◆ **EXERCISE A**: In the testimony on the TERC mathematics curriculum, edit the stretch from "My name is Patricia" through "not be found." by replacing "second grade teacher" with "third grade teacher", and give the edited stretch.

◆ **DOCUMENT EXCERPT**:
____________
Below is a sequence of four testimonies by Patricia Bailey, an elementary school teacher, to the Seattle School Board opposing the imposition of the TERC mathematics curriculum.

My name is Patricia Bailey and I am a second grade teacher here in the Seattle School District. Seattle Administrators are apparently in the process of making the TERC Math Curriculum mandatory for Seattle Elementary Schools. A more unworthy curriculum could not be found.

We would laugh at anyone who said he/she wanted to become a pianist, but refused to practice. Yet well-placed practice is exactly what is missing at every juncture from TERC. We would also roll our eyes at the wanna-be pianist who refused to take instruction from the teacher. Yet systematic instruction from the teacher is exactly what is missing from this program. The children are supposed to "discover" and "invent" their own methods of solving problems. Imagine spending $55,000 a year on a piano teacher who let the children "discover" how to play the piano. It would be an outrage--and so is TERC.
____________
◆ **EXERCISE MATERIAL**:
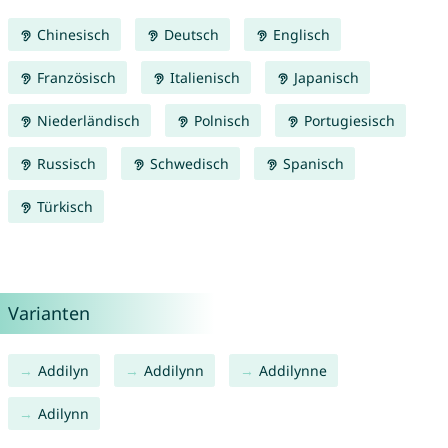
Chinesisch
Deutsch
Englisch
Französisch
Italienisch
Japanisch
Niederländisch
Polnisch
Portugiesisch
Russisch
Schwedisch
Spanisch
Türkisch
Varianten
Addilyn
Addilynn
Addilynne
Adilynn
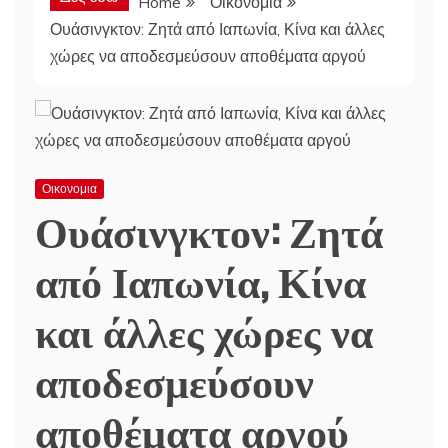
Home
Οικονομια
Ουάσινγκτον: Ζητά από Ιαπωνία, Κίνα και άλλες
χώρες να αποδεσμεύσουν αποθέματα αργού
Οικονομια
Ουάσινγκτον: Ζητά
από Ιαπωνία, Κίνα
και άλλες χώρες να
αποδεσμεύσουν
αποθέματα αργού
____________
◆ **EXERCISE B**: Return every line of both entries that follow the testimony above, exactly as they appear, without the pictures.

◆ **EXERCISE OUTPUT A**:
My name is Patricia Bailey and I am a third grade teacher here in the Seattle School District. Seattle Administrators are apparently in the process of making the TERC Math Curriculum mandatory for Seattle Elementary Schools. A more unworthy curriculum could not be found.

◆ **EXERCISE OUTPUT B**:
Chinesisch
Deutsch
Englisch
Französisch
Italienisch
Japanisch
Niederländisch
Polnisch
Portugiesisch
Russisch
Schwedisch
Spanisch
Türkisch
Varianten
Addilyn
Addilynn
Addilynne
Adilynn
Home
Οικονομια
Ουάσινγκτον: Ζητά από Ιαπωνία, Κίνα και άλλες
χώρες να αποδεσμεύσουν αποθέματα αργού
Οικονομια
Ουάσινγκτον: Ζητά
από Ιαπωνία, Κίνα
και άλλες χώρες να
αποδεσμεύσουν
αποθέματα αργού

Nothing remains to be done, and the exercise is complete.